Neurosurgery Camp, Part 2: A Few of the Lucky Ones

Sister_Agnes

Sister Agnes runs the show at the Mulago Hospital Operating Theatre

Published May 29, 2015, last updated on October 12, 2017 under Voices of DGHI

By Diana Harvey, Associate Director of Communications and Marketing

This post is the second of a three-part series about the bi-annual neurosurgery camp at Mulago Hospital in Kampala, Uganda.

Monday, Patient #1

It was the first day of Duke’s bi-annual “neurosurgery camp” at Mulago Hospital in Kampala, Uganda, where I’d joined Duke neurosurgeon and professor of global health Michael Haglund and a team of more than a dozen physicians, nurses and students to learn more about their work at Mulago, one of Duke Global Health Institute’s priority partners.

The patient lay on a gurney, her husband standing at the end near her head, his hands resting gently on her bare shoulders. She had a large tumor on her spine, causing paralysis in her legs and increasing levels of pain as the tumor has grown. The time had come for her to undergo the complex, delicate surgery to remove the tumor in order to relieve her pain and prevent progression of paralysis.

Haglund queried the patient about her about her symptoms and noted the level of function in her arms and legs. He invited the patient and her husband to pray with him. As the three said their amens, Haglund promised to do his best. He encouraged the patient to be strong, and her husband told him, “She is strong.”

This first surgery lasted longer than expected—nearly seven hours—and was marked by scarce supplies and a microscope that needed an emergency repair just prior to the start of the operation. Physicians and residents crowded around the operating table to watch Haglund work, while Haglund described what he was doing and posed questions to the residents, whose job it was to observe and learn.

Tuesday, Patient #1

Eugene was experiencing numbness in his left arm and right leg, caused by a blockage between the brain and spinal cord and preventing the passage of central nervous system fluid. In addition, there was pressure on the spinal cord caused by a bone fragment in his neck. 

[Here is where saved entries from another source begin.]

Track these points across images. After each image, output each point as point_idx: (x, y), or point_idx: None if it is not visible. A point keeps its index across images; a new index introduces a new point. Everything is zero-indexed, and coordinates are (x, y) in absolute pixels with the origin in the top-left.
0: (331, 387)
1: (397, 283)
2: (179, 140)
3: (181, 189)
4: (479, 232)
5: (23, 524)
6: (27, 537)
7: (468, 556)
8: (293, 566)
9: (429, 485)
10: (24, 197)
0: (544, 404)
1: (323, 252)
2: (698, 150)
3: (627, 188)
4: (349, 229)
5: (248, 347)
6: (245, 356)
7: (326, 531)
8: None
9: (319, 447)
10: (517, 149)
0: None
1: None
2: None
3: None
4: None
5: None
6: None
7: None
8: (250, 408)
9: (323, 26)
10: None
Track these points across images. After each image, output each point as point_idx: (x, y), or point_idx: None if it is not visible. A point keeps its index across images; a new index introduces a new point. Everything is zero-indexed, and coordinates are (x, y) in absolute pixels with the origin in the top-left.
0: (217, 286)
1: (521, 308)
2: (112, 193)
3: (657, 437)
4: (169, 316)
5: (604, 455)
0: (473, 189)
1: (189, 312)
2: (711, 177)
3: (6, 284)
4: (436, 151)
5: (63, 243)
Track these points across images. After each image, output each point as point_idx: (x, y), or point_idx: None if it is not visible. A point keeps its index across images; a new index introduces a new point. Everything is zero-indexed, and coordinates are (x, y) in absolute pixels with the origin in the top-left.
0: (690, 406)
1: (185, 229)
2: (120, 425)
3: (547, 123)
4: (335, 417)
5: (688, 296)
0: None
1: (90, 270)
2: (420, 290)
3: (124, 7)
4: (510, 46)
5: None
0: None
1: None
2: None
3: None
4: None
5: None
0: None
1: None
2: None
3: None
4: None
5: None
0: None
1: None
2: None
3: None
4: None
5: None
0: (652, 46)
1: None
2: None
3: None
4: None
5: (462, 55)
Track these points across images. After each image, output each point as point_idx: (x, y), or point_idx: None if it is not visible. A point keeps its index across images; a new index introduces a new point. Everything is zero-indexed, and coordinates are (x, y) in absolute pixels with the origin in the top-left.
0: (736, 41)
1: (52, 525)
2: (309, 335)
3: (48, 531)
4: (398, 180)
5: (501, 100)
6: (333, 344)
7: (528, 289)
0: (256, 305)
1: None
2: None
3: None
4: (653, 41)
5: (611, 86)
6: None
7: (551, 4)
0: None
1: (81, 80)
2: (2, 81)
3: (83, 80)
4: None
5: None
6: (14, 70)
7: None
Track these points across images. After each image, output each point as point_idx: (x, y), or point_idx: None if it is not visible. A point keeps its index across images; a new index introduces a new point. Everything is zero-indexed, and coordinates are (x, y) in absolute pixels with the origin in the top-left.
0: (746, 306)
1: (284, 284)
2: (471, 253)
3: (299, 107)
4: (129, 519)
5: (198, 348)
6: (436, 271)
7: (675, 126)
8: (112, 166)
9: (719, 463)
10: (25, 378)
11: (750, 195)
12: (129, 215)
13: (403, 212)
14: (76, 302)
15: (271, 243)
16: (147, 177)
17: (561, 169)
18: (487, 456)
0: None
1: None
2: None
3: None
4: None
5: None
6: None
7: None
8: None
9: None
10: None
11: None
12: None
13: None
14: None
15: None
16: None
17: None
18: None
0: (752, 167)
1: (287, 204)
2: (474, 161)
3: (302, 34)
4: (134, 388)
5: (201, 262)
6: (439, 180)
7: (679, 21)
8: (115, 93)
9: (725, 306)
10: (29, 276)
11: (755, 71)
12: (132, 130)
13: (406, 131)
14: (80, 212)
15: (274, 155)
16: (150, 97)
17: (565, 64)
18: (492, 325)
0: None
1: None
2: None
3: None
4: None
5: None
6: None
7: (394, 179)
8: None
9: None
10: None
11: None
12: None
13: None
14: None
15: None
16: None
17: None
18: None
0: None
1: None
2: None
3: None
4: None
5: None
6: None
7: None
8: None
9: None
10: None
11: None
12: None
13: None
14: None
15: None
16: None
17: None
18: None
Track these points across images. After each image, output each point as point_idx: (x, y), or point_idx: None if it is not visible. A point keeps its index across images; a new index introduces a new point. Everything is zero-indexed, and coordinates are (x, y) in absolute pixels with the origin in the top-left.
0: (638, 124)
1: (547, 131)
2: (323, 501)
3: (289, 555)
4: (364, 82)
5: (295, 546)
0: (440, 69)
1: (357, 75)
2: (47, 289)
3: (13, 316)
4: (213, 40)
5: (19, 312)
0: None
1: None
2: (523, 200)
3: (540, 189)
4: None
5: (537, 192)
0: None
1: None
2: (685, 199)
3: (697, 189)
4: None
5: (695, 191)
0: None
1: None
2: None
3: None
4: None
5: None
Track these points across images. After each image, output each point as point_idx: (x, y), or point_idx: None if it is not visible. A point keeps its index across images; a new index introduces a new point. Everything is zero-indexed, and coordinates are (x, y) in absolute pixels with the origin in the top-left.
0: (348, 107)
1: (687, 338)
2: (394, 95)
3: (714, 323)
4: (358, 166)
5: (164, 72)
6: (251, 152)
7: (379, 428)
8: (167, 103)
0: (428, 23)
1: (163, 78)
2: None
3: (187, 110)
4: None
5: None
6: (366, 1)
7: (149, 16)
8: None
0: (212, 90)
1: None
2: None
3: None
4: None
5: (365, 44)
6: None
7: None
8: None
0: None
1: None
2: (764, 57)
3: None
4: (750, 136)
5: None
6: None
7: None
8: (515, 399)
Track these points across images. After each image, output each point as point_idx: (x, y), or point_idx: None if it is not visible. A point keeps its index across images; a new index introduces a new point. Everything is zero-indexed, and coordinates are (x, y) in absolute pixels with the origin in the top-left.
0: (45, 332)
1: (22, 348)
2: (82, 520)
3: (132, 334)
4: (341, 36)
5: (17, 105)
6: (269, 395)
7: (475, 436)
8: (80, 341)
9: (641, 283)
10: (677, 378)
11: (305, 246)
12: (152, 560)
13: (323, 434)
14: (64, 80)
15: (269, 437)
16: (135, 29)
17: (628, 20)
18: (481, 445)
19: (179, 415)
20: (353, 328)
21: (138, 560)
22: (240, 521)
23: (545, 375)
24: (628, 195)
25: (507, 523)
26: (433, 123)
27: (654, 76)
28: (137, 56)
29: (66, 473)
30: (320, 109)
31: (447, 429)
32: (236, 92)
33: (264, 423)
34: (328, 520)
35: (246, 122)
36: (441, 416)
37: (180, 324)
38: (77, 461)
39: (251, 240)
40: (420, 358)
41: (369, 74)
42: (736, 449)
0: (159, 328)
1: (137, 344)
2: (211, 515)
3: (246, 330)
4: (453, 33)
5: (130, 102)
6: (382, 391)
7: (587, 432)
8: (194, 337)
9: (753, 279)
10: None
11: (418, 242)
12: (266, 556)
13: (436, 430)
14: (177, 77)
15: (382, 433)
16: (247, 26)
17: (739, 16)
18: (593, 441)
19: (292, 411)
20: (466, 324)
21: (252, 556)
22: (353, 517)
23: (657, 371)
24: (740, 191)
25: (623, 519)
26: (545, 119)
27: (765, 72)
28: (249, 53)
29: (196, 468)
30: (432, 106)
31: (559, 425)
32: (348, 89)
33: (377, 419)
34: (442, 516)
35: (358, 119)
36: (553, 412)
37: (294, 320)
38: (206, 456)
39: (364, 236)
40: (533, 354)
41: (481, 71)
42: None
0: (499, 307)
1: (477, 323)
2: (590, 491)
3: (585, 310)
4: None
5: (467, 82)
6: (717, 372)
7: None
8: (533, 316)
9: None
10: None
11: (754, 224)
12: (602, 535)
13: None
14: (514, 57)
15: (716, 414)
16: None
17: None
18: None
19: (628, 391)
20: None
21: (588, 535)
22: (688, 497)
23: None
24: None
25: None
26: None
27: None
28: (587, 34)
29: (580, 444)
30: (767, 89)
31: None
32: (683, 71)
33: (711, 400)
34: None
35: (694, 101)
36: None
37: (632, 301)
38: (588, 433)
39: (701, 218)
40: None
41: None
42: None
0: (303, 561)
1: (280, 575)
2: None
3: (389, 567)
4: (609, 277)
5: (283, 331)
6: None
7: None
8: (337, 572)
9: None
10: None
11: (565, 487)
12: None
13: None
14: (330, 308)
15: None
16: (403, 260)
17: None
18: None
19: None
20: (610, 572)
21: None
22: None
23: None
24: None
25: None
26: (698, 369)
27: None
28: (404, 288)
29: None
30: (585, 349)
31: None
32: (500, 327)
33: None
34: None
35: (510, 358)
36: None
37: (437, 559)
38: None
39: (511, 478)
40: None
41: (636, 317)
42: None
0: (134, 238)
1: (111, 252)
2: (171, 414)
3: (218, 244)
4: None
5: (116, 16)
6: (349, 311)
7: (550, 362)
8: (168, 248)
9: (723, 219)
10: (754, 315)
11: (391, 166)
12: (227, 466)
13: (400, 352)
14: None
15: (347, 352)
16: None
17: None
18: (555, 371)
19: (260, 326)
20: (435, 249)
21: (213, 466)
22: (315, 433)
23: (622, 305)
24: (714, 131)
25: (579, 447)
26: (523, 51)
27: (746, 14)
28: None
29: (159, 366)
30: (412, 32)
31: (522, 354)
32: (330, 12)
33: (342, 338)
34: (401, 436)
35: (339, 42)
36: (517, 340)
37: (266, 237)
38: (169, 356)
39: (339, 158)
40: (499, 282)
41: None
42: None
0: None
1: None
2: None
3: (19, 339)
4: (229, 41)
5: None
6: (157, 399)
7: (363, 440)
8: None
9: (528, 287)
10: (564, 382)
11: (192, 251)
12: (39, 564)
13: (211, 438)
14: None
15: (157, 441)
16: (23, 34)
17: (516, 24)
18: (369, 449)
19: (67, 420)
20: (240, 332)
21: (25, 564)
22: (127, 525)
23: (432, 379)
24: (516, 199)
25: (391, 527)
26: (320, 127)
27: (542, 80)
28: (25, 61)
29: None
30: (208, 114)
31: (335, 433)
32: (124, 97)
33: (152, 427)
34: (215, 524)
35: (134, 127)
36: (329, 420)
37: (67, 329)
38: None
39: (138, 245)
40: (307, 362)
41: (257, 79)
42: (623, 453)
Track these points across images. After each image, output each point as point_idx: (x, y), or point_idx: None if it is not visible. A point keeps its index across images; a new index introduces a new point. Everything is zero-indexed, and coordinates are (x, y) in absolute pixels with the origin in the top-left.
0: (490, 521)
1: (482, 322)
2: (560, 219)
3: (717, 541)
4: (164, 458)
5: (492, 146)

Haglund planned a two-part procedure: the first, called a chiari, would repair the blockage causing the fluid back-up; the second, called a laminectomy, would remove fragments of the neck bone to alleviate pressure on the spinal cord nerve which was contributing to his symptoms.

Haglund told Eugene that the surgery would take approximately take three hours, after which he would experience a sore neck, but gradual improvement in his symptoms. “You won’t become magically better immediately after surgery,” said Haglund. “But I do this surgery all the time in the U.S. with very good results.”

Sister Agnes

After Eugene’s uneventful surgery, Haglund paused in the lobby of the operating room area for his trademark bottle of Coke Zero, which Sister Agnes delivered to him on a small platter. 

Sister Agnes has been the ever-present, all-knowing force in this set of operating rooms at Mulago for the last decade. Standing five feet tall and dressed in colorful scrubs and pink Crocs, she firmly enforces rules and protocols, while also attending to the staff’s well-being. One minute she’s scolding someone for mistakenly entering the area in their street shoes, and the next she’s encouraging beleaguered nurses and doctors to take a break and have something to eat or drink.

Tuesday, Patient #2

While nibbling on some cookies and crackers, Haglund noticed his next patient sitting on a gurney across the room. He jumped up to confer with her and her sister, describing her condition in plain terms, and just what the surgery would do to alleviate her symptoms. Margaret, 36, has a slow-growing benign brain tumor that is the size of a baseball. The tumor has affected her vision; she is blind in her right eye and is beginning to lose sight in her left eye. 

“Margaret and her sister don’t realize how complicated the surgery is and how lengthy the recovery could be,” Haglund told me. He began rattling off a host of dire possibilities ranging from inadvertently causing a stroke during surgery by cutting an artery, to damaging the thalamus to the point where the patient does not awaken after surgery. 

Margaret, seemingly oblivious to what lay before her, chatted softly with her sister across the room, occasionally breaking into a broad smile, as they waited for her to be summoned to the operating room.

I’m happy to say that, like the others, Margaret’s surgery was successful.